Although I was sad to leave my house and all of the memories I had constructed there, I wasn't sorry to leave the neighborhood. There was nothing to tie me to that place. All the open spaces I had loved had been choked by poorly constructed houses for white people. It was like living in an ant farm. 

And so, I think if I had the opportunity to plan a residential community I would gladly sacrifice some lawn space from each house to create public spaces where everyone could come together and get to know one another. I would also promote a car-free epicenter in the town where emphasis was placed on the walking, not driving, experience. And stores would provide a means of employment and entertainment for all the neighbors looking for some stimulation. 

Sunday, February 3, 2008

Never Say Jogging

Go Soak Your Fat Head

I think it would be helpful to anyone reading this if I were to make the title of these posts to be relevant to the subject matter. Maybe next time.

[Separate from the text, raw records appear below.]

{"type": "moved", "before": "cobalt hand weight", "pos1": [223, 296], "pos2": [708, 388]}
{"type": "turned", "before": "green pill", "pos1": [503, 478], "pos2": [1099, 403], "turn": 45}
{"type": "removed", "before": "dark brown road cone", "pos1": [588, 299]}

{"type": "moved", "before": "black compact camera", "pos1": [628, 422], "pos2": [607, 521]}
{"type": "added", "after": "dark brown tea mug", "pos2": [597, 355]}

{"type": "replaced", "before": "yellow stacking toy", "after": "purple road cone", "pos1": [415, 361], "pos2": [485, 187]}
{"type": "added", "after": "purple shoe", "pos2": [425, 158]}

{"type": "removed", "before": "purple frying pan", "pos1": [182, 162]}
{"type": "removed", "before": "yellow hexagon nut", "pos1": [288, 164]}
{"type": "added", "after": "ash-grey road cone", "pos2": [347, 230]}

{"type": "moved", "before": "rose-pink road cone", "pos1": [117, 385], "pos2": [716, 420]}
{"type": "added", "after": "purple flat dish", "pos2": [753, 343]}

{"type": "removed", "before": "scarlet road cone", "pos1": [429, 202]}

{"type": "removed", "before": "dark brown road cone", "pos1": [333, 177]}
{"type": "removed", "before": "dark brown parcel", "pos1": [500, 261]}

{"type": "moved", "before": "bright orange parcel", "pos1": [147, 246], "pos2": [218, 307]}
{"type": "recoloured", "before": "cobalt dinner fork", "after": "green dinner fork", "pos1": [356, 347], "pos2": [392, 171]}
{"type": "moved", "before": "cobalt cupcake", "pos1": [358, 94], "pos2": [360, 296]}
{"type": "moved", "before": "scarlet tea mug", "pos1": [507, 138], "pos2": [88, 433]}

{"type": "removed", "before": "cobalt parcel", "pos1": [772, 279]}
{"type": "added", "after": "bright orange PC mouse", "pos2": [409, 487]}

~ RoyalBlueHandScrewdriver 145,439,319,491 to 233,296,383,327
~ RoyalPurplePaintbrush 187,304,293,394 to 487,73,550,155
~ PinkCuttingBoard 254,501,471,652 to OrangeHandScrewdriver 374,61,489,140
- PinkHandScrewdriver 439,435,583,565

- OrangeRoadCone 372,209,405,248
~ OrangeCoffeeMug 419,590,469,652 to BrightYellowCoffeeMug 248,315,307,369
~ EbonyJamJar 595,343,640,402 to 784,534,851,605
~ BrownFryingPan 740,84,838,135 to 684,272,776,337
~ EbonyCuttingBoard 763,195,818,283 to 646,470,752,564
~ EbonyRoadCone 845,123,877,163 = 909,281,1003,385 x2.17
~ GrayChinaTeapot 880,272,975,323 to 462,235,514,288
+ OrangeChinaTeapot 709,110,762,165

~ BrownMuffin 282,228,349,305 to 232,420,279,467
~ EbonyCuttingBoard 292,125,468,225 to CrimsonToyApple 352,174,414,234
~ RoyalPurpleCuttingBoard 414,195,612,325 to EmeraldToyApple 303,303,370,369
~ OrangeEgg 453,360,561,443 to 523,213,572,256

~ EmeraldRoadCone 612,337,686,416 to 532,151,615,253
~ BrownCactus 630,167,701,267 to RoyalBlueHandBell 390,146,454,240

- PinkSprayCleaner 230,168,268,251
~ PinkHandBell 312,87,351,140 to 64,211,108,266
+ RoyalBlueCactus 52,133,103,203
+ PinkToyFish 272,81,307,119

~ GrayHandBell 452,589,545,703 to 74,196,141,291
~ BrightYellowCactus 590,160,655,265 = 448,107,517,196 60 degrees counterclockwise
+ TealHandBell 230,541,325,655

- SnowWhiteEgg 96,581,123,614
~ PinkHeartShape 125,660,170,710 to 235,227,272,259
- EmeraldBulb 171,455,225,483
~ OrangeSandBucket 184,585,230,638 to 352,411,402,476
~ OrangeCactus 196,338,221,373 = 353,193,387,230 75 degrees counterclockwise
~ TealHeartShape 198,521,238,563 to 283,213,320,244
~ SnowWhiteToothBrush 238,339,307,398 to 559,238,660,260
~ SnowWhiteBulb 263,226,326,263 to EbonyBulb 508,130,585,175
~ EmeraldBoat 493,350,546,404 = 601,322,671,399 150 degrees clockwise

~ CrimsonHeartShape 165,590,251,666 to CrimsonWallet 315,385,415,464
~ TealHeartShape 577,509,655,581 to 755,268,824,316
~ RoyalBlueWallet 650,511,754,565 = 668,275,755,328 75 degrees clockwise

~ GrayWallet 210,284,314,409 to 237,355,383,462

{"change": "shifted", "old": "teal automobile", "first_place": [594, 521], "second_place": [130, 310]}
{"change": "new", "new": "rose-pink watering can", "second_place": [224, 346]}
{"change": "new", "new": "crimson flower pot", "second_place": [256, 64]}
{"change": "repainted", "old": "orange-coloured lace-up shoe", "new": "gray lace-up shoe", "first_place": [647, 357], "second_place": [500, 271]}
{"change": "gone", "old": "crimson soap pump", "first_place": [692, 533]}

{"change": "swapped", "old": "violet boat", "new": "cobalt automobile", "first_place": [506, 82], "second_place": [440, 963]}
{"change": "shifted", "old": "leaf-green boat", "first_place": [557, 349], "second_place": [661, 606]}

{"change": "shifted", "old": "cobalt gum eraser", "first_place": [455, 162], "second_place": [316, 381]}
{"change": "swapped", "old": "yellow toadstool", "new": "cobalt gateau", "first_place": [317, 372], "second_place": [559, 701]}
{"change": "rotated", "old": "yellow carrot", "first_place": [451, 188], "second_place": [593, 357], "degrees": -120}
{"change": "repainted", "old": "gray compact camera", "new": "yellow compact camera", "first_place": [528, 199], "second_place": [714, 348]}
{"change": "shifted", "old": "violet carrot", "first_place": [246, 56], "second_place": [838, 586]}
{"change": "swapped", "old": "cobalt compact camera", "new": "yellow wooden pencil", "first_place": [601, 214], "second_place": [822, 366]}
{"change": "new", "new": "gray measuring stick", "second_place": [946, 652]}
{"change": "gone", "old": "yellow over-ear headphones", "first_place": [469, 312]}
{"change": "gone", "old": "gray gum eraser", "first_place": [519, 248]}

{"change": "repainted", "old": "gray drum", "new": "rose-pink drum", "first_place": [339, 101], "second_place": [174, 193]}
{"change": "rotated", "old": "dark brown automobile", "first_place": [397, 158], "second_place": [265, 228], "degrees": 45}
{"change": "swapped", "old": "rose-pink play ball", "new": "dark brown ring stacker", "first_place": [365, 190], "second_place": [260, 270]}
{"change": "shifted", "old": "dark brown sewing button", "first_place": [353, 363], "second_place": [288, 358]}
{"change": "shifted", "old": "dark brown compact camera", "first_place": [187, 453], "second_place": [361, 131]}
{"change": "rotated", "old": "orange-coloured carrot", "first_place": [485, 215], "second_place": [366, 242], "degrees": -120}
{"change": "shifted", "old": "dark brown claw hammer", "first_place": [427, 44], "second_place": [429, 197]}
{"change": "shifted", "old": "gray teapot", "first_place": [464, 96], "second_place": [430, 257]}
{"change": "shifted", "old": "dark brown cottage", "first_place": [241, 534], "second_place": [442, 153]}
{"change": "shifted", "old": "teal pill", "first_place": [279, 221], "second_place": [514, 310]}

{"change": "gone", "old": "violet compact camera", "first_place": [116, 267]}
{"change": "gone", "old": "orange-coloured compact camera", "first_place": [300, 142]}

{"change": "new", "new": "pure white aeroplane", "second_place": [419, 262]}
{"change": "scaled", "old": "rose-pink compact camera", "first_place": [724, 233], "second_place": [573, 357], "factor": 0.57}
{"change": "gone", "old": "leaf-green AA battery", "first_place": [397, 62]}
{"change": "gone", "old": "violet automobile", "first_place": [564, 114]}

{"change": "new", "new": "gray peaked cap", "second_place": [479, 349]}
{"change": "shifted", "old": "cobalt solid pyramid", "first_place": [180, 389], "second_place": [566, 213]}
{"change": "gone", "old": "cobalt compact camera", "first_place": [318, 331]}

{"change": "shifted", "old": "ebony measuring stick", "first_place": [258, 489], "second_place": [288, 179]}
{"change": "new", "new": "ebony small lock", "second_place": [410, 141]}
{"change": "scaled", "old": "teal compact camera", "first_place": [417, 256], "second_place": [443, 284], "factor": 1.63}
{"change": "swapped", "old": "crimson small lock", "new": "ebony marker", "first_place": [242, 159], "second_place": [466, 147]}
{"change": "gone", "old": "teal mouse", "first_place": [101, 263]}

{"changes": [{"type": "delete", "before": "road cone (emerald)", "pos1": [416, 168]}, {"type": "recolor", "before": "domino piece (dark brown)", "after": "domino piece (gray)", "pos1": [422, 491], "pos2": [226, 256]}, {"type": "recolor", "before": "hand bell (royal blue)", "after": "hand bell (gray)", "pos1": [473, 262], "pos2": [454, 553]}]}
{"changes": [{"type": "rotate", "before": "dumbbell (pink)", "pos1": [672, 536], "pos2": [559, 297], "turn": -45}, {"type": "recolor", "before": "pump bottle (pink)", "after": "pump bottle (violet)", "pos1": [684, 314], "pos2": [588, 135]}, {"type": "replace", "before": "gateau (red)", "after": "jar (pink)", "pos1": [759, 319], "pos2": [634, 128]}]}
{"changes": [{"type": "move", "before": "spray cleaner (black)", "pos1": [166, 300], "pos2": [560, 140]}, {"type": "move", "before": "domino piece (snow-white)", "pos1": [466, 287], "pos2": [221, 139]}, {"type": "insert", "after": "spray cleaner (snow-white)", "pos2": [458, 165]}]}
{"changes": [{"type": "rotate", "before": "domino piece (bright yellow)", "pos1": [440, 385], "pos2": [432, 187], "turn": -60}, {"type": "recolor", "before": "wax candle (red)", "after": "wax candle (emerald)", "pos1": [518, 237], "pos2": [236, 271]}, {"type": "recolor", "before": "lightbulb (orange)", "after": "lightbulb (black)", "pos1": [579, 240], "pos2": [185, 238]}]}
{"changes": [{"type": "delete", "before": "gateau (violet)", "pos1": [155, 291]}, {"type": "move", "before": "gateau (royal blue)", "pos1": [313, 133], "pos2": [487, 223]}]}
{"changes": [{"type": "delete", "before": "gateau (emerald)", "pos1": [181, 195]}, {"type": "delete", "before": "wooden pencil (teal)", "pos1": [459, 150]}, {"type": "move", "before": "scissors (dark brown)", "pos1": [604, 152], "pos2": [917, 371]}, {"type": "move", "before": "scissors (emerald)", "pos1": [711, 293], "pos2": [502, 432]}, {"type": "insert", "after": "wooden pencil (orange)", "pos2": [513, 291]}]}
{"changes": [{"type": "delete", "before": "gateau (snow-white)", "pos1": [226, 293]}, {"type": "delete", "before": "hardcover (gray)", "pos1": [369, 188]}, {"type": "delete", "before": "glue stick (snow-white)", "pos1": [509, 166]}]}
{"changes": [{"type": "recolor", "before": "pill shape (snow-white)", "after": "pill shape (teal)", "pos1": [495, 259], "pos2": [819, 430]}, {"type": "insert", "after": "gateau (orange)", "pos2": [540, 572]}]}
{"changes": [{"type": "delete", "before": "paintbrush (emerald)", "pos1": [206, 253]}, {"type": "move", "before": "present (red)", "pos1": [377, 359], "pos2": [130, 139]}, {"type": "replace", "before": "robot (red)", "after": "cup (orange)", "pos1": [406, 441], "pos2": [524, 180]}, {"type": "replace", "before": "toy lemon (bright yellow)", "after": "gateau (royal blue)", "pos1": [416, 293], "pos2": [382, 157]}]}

It's Friday, and although I am finished with school I don't feel like going out. Partially because Joey is out of town for the night. I can't think of anything to do either. I hate clubbing, mostly because the friend I used to go dancing with moved to Iowa. I wasn't ever much of a dancer anyway. Lately, calling on friends to socialize with has been too much of a hassle as well. I think I'm more interested in going to bed early tonight.

That's what my life is while I'm in school: a trade-off between when to sleep and when to party. Lately, sleep has been losing. I should give it an unfair advantage and lie in bed with my eyes closed. Now, I'm not saying that I HAVE to go to sleep, but if I'm there...

I have stuff to do tomorrow anyway. It also gives me time to write in here about my week! It's been mostly mild, actually, although I did get into a somewhat heated discussion with my boyfriend about the dangers of religion. I guess I'm just passionate. Sometimes when I'm bored I think of arguments a religious person would come up with and how I would refute it. Yes, I'm a nerd.

I did discover some new podcasts to listen to at work. One is The Skeptic's Guide to the Universe, which is just what it seems it should be. This week's show was particularly important to me because they interviewed Bill Nye. I can remember being nine or ten and getting videos of his show from the library to watch. It was my favorite show. I feel like the show demonstrated how varied and fascinating science is. I think it's what got me interested in Anthropology and Psychology initially.

All of you physical scientists should stop what you're thinking right now. I know you're saying, "But you chose a social science. Feelings aren't as real as photons, tee hee." First of all, let me thank you for saying, "tee hee". Secondly, let me tell you that discovering the neurotransmitter that produces euphoria is way cooler than hanging out with rocks or dancing amoebas. Seriously, I think all science is great.

Ironically, after I listen to the Skeptic's Guide podcast I often listen to The Ghost Chronicles. I've always thought ghosts were interesting. I have yet to meet one, but I hope to. I used to get scared easily as a kid and I think that grew up into a fascination with spectres. I love to go to haunted houses (the ones that are filled with actors pretending to be sexy vampires and such) and I look forward to hitting some up this year. There's supposed to be an old hospital in Tooele that's been turned into a haunted house.

Next time I'll write about a more definite topic. I'm going to go eat.

The blind dog and the felt beard

This is my first blog entry.  I'm hoping that I'll do better with a blog here than at my previous website. I'm going to repost all of my entries from there, to here. 

Don't worry, there aren't that many.